The people who oversee these processes — including Richard, Joe, Ron, and Javier, all powerfully built with easygoing demeanors and an affinity for short-sleeve button-down shirts — all have long experience in the agency. They oversee a handful of machinists, including one specialist running the CNC machine, and about 400 elevator technicians and helpers deployed around the city. Despite the headwinds, the executives approach their work with a mix of pride and a sense of duty. NYCHA residents are going to fault them for breakdowns that they can do little about, and every minute that a system isn’t working is laid at their feet. They and their bosses also have to contend with shifting political management and legislative scrutiny. Meanwhile, they’ll keep making and maintaining the parts.

As impressive as the manufacturing and refurbishing processes are, the ultimate goal is to make most of this shop obsolete. “In the private sector, you redo your elevators every 15 or 20 years,” said Koch. Till then, even successful repairs can lead directly to other problems. Koch gives the example of the Berry Houses on Staten Island: “The 60-year-old boiler operates wonderfully, but the steam line that takes the heat to the apartments, also 60 years old, is falling apart and has never been replaced. You can have a brand new boiler, and you now have more steam going through the pipes — the pipes start disintegrating,” she said. “Until you’re able to have the dollars to comprehensively review the building and the systems, you’re gonna have problems.”

Among the programs attempting to fix this are the Permanent Affordability Commitment Together (PACT) program, which transfers some NYCHA buildings to a semi-privatized ownership structure, and the newly created Housing Preservation Trust, which will put certain developments under the control of a public corporation, letting residents themselves opt in. Both are efforts to secure Section 8 funding for capital improvements, with the probably correct understanding that federal Section 9 funding for public housing has dried up for good.
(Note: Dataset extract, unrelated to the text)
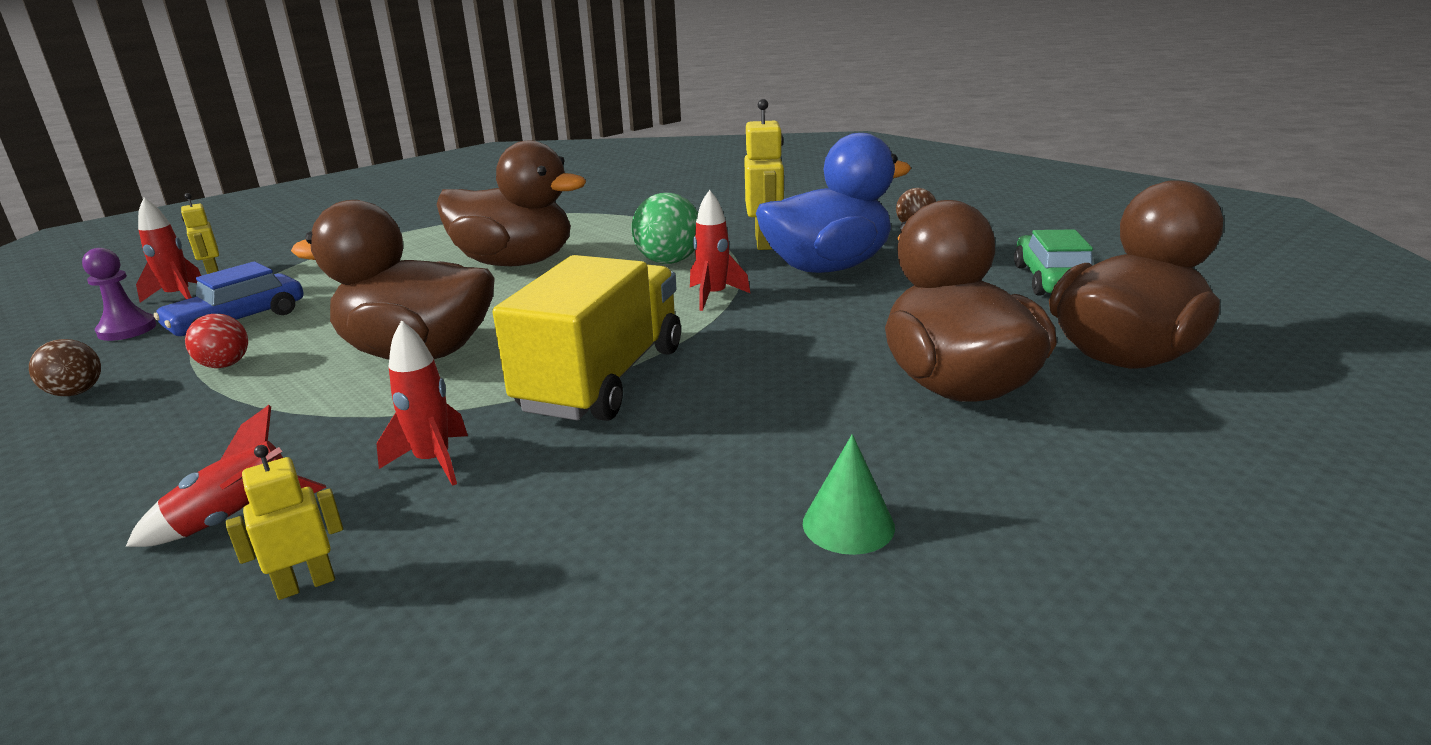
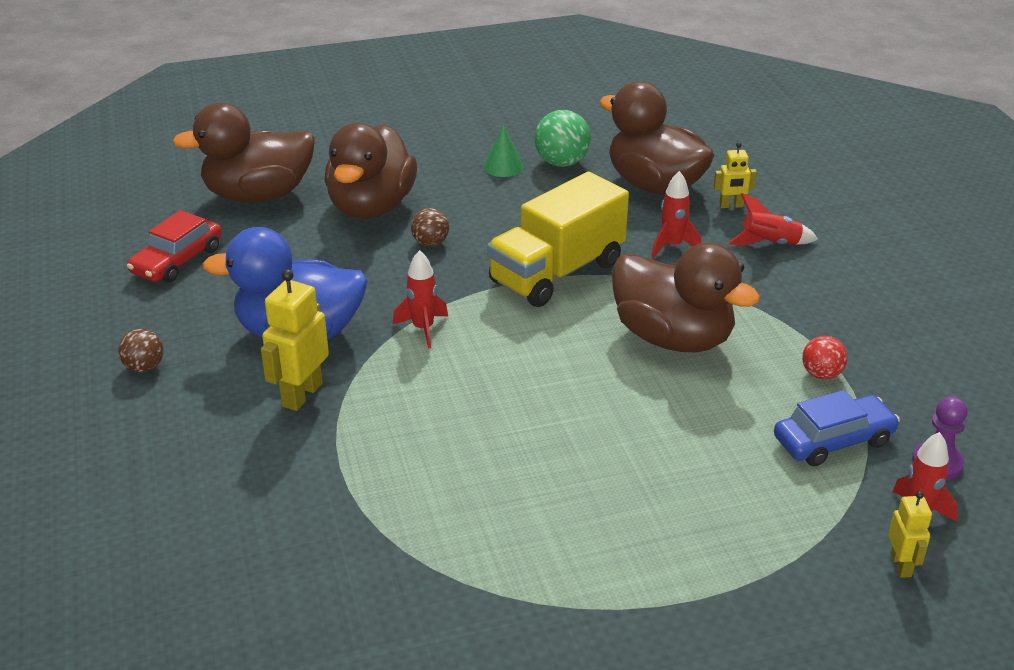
camera: 155 degrees left, 10 degrees up
brown ball [29,339,101,396] -> brown ball moved to [411,208,449,246]
brown duck [437,140,586,266] -> brown duck moved to [599,82,714,195]
green ball [632,193,698,264] -> green ball moved to [534,110,591,167]
green car [1014,230,1093,295] -> red car [127,210,222,283]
How well those arrangements can work in the long run remains to be seen, but it is Koch’s hope that they can finally free up the capital to do real overhauls. Until then, the shops will stay busy. At some point, though, even refurbishing parts and doing routine maintenance is likely to yield diminishing returns. “If we can no longer do what we do, and the elevator goes out in a senior building? That’s catastrophic,” said Koch. What happens if a system goes definitively kaput, beyond the critical-care abilities of this team? There’s a moment of silence before Koch answers, “I don’t think we know the answer to that. Nor do we want to find out.”